§ **Exercise text**
##########

Create a list of sentences based on delimiters as '.' that were not removed from the words.

A matrix of co-occurrences is also created: if two words occur in the same sentence, 1 is added to the count of their co-occurrence. This value can be red in the line corresponding to one word and the column of the other.
To know which line/colum correponds to which word, a word-index list is created simultaneously: the ith line/column of the matrix correspond to the ith word of the word-index list.

In [3]:
def extractInfoKeywords(words):
  """
  Create a co-occurence matrix with a corresponding word-index list and a list
  of all sentences.

  Parameters:
  words (list) : list of tuple (word, textId)

  Returns:
  list[(list[string], int)]: list of sentences (=lists of tuples): (words, textId)
  list[list[int]]: matrix of co-occurrences
  list[string]: index of the matrix
  """
  sentences = []          # list of tuples : (keyword - a list of words, textId)
  matrixCooc = []         # matrix of co-occurrences
  wordIndexingMatrix = [] # list of words = index of matrix
  sentence = []
  for word, docId in words:
    endOfSentence = False # True if a word is the last of a sentence

    for delimiter in phraseDelimiters: # Checking if 'word' is the last one
      if delimiter in word:
        word = word.replace(delimiter, '')
        endOfSentence = True
        # no break as it is possible to encounter '!?'

    # Next, the word is added to the sentence if it is not a stop word.
    if not word in stopList:
      sentence.append(word)
      if not word in wordIndexingMatrix:
        # In that case, this is the first seeing this word in that document.
        # It is thus needed to append a new line and a new column to the matrix
        # as well as a new entry in the word-indexing matrix.
        wordIndexingMatrix.append(word)

        if len(matrixCooc) > 0: # If the matrix already exist, expand it.
          for line in matrixCooc:
            line.append(0)
          matrixCooc.append([0 for _ in range(len(matrixCooc[-1]))])
        else: # If the matrix does not exist yet, create the first entry.
          matrixCooc = [[0]]

      # As the word is not a stop word, a loop is made on all words of the
      # sentence to update the co-occurrences matrix: the entry of the current
      # word is added one for each words of the same (current) sentence.
      line = wordIndexingMatrix.index(word)
      for wordInKeyword in sentence:
        col = wordIndexingMatrix.index(wordInKeyword)
        matrixCooc[line][col] += 1
        if line != col: matrixCooc[col][line] += 1

    # If the word is a stop word or that a phrase delimiters matched,
    # the current sentence is added to the sentences list.

##########

Saved data entries
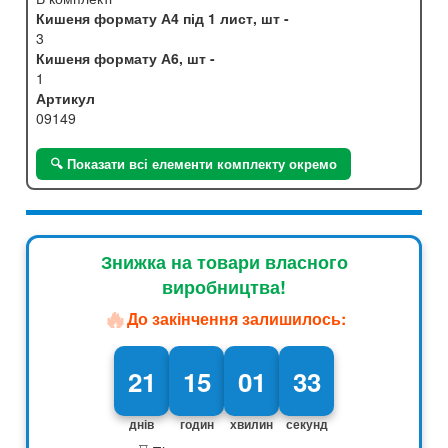
Кишеня формату А4 під 1 лист, шт -
3
Кишеня формату А6, шт -
1
Артикул
09149
🔍 Показати всі елементи комплекту окремо
Знижка на товари власного
виробництва!
🔥
До закінчення залишилось:
21
15
01
31
днів
годин
хвилин
секунд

##########

§ **Exercise tasks**
a – Write out the co-occurrence code again, beginning at the words "for line in" and stopping after "the first entry.", with "matrixCooc" renamed to "coocMatrix".
b – According to the co-occurrence code, why is there no break in the loop that checks for delimiters?
The rows have no role in this exercise.

§ **Solutions by task**
a –
for line in coocMatrix:
            line.append(0)
          coocMatrix.append([0 for _ in range(len(coocMatrix[-1]))])
        else: # If the matrix does not exist yet, create the first entry.

b – It is possible to encounter '!?'.